Exercise prompt:
Give the text of the records below again with each "Free Trial" switched to "Trial Period" and everything else unchanged. Leave the pictures out of your answer.

Provided records:

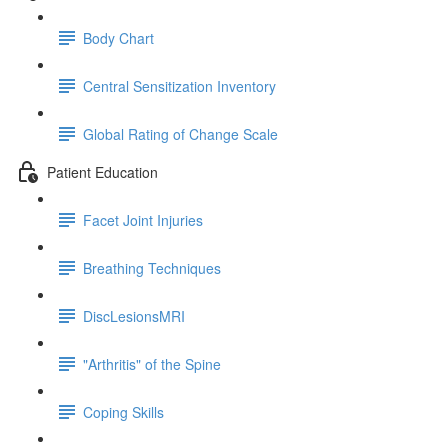
Body Chart
Central Sensitization Inventory
Global Rating of Change Scale
Patient Education
Facet Joint Injuries
Breathing Techniques
DiscLesionsMRI
"Arthritis" of the Spine
Coping Skills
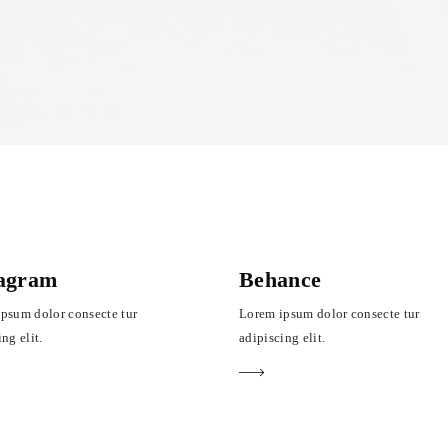
tagram
Behance
psum dolor consecte tur
Lorem ipsum dolor consecte tur
ng elit.
adipiscing elit.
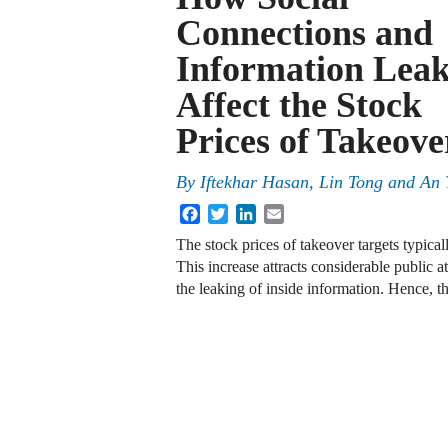
Connections and
Information Leak
Affect the Stock
Prices of Takeove
By
Iftekhar Hasan, Lin Tong and An 
Facebook
Twitter
LinkedIn
Email
The stock prices of takeover targets typica
This increase attracts considerable public a
the leaking of inside information. Hence,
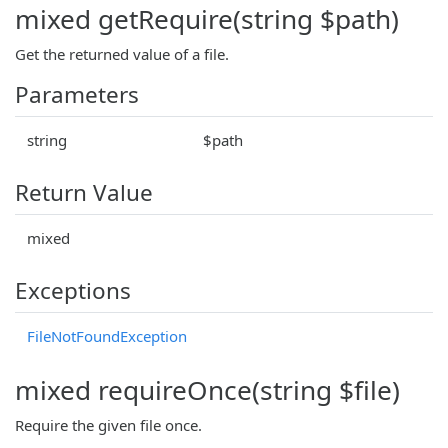
mixed getRequire(string $path)
Get the returned value of a file.
Parameters
string
$path
Return Value
mixed
Exceptions
FileNotFoundException
mixed requireOnce(string $file)
Require the given file once.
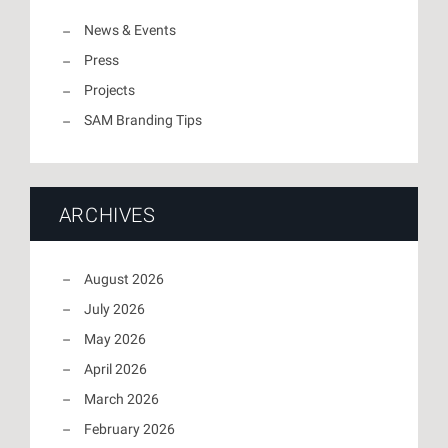
News & Events
Press
Projects
SAM Branding Tips
ARCHIVES
August 2026
July 2026
May 2026
April 2026
March 2026
February 2026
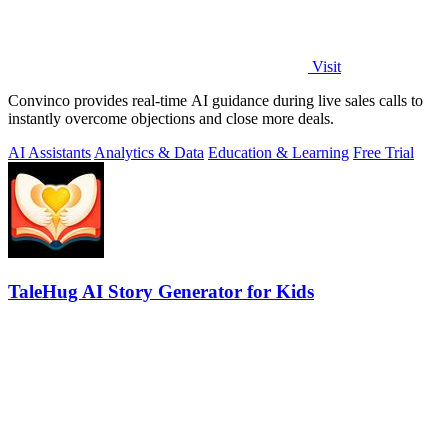
Visit
Convinco provides real-time AI guidance during live sales calls to
instantly overcome objections and close more deals.
AI Assistants
Analytics & Data
Education & Learning
Free Trial
TaleHug AI Story Generator for Kids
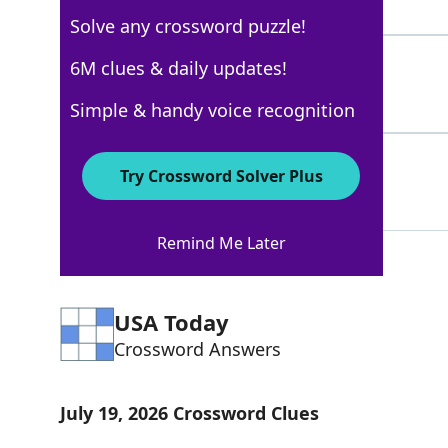
3 Letters
Solve any crossword puzzle!
TEXTMESSAGE
6M clues & daily updates!
73%
11 Letters
Simple & handy voice recognition
TETTRAINING
67%
Try Crossword Solver Plus
11 Letters
Remind Me Later
USA Today
Crossword Answers
July 19, 2026 Crossword Clues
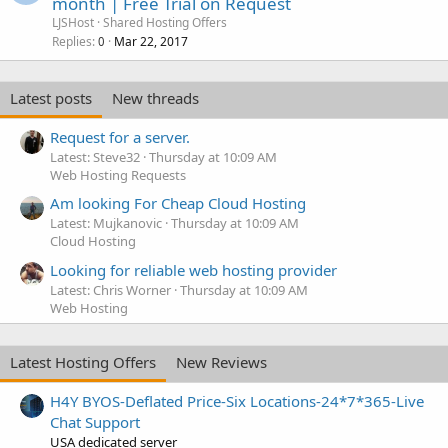
month | Free Trial on Request
LJSHost
Shared Hosting Offers
Replies
Mar 22, 2017
0
Latest posts
New threads
Request for a server.
Latest: Steve32
Thursday at 10:09 AM
Web Hosting Requests
Am looking For Cheap Cloud Hosting
Latest: Mujkanovic
Thursday at 10:09 AM
Cloud Hosting
Looking for reliable web hosting provider
Latest: Chris Worner
Thursday at 10:09 AM
Web Hosting
Latest Hosting Offers
New Reviews
H4Y BYOS-Deflated Price-Six Locations-24*7*365-Live
Chat Support
USA dedicated server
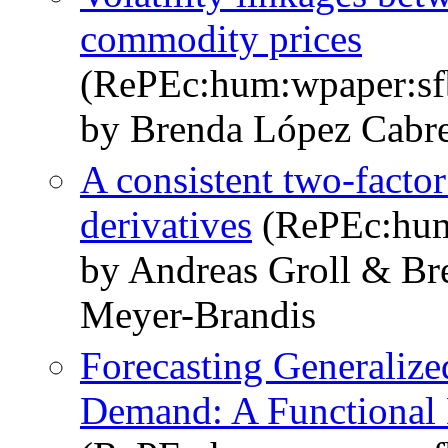
commodity prices
(RePEc:hum:wpaper:s
by Brenda López Cabre
A consistent two-factor
derivatives
(RePEc:hum
by Andreas Groll & Br
Meyer-Brandis
Forecasting Generalized
Demand: A Functional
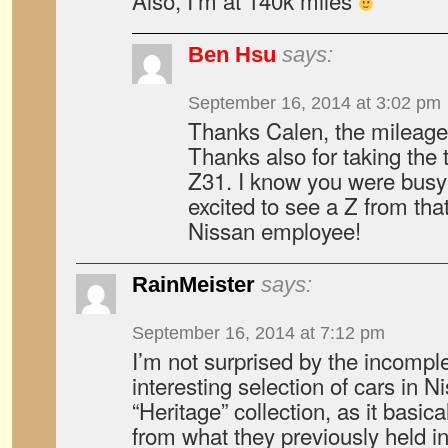
Also, I’m at 140k miles
Ben Hsu
says:
September 16, 2014 at 3:02 pm
Thanks Calen, the mileage
Thanks also for taking the
Z31. I know you were busy 
excited to see a Z from th
Nissan employee!
RainMeister
says:
September 16, 2014 at 7:12 pm
I’m not surprised by the incompl
interesting selection of cars in N
“Heritage” collection, as it basic
from what they previously held in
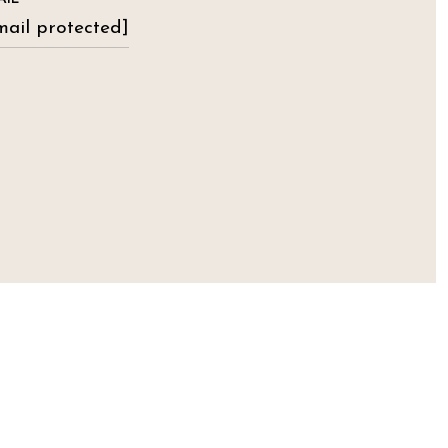
mail protected]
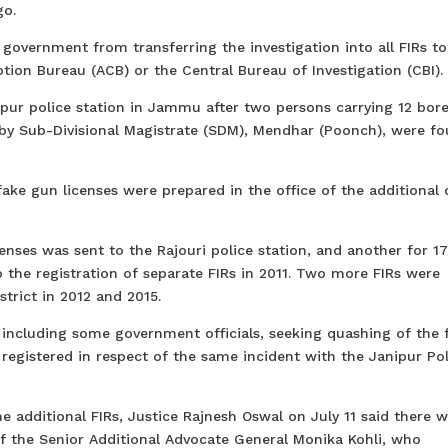
go.
e government from transferring the investigation into all FIRs to
tion Bureau (ACB) or the Central Bureau of Investigation (CBI).
nipur police station in Jammu after two persons carrying 12 bor
by Sub-Divisional Magistrate (SDM), Mendhar (Poonch), were fo
ke gun licenses were prepared in the office of the additional d
enses was sent to the Rajouri police station, and another for 1
o the registration of separate FIRs in 2011. Two more FIRs were
trict in 2012 and 2015.
, including some government officials, seeking quashing of the 
 registered in respect of the same incident with the Janipur Pol
e additional FIRs, Justice Rajnesh Oswal on July 11 said there 
of the Senior Additional Advocate General Monika Kohli, who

Task result:
Body Chart
Central Sensitization Inventory
Global Rating of Change Scale
Patient Education
Facet Joint Injuries
Breathing Techniques
DiscLesionsMRI
"Arthritis" of the Spine
Coping Skills
tagram
Behance
psum dolor consecte tur
Lorem ipsum dolor consecte tur
ng elit.
adipiscing elit.
Connections and
Information Leak
Affect the Stock
Prices of Takeove
By
Iftekhar Hasan, Lin Tong and An 
Facebook
Twitter
LinkedIn
Email
The stock prices of takeover targets typica
This increase attracts considerable public a
the leaking of inside information. Hence,
mixed getRequire(string $path)
Get the returned value of a file.
Parameters
string
$path
Return Value
mixed
Exceptions
FileNotFoundException
mixed requireOnce(string $file)
Require the given file once.
News & Events
Press
Projects
SAM Branding Tips
ARCHIVES
August 2026
July 2026
May 2026
April 2026
March 2026
February 2026
Visit
Convinco provides real-time AI guidance during live sales calls to
instantly overcome objections and close more deals.
AI Assistants
Analytics & Data
Education & Learning
Trial Period
TaleHug AI Story Generator for Kids
3 Letters
Solve any crossword puzzle!
TEXTMESSAGE
6M clues & daily updates!
73%
11 Letters
Simple & handy voice recognition
TETTRAINING
67%
Try Crossword Solver Plus
11 Letters
Remind Me Later
USA Today
Crossword Answers
July 19, 2026 Crossword Clues
month | Trial Period on Request
LJSHost
Shared Hosting Offers
Replies
Mar 22, 2017
0
Latest posts
New threads
Request for a server.
Latest: Steve32
Thursday at 10:09 AM
Web Hosting Requests
Am looking For Cheap Cloud Hosting
Latest: Mujkanovic
Thursday at 10:09 AM
Cloud Hosting
Looking for reliable web hosting provider
Latest: Chris Worner
Thursday at 10:09 AM
Web Hosting
Latest Hosting Offers
New Reviews
H4Y BYOS-Deflated Price-Six Locations-24*7*365-Live
Chat Support
USA dedicated server
commodity prices
(RePEc:hum:wpaper:s
by Brenda López Cabre
A consistent two-factor
derivatives
(RePEc:hum
by Andreas Groll & Br
Meyer-Brandis
Forecasting Generalized
Demand: A Functional
Also, I’m at 140k miles
Ben Hsu
says:
September 16, 2014 at 3:02 pm
Thanks Calen, the mileage
Thanks also for taking the
Z31. I know you were busy 
excited to see a Z from th
Nissan employee!
RainMeister
says:
September 16, 2014 at 7:12 pm
I’m not surprised by the incompl
interesting selection of cars in N
“Heritage” collection, as it basic
from what they previously held in
mail protected]
go.
e government from transferring the investigation into all FIRs to
tion Bureau (ACB) or the Central Bureau of Investigation (CBI).
nipur police station in Jammu after two persons carrying 12 bor
by Sub-Divisional Magistrate (SDM), Mendhar (Poonch), were fo
ke gun licenses were prepared in the office of the additional d
enses was sent to the Rajouri police station, and another for 1
o the registration of separate FIRs in 2011. Two more FIRs were
trict in 2012 and 2015.
, including some government officials, seeking quashing of the 
 registered in respect of the same incident with the Janipur Pol
e additional FIRs, Justice Rajnesh Oswal on July 11 said there 
of the Senior Additional Advocate General Monika Kohli, who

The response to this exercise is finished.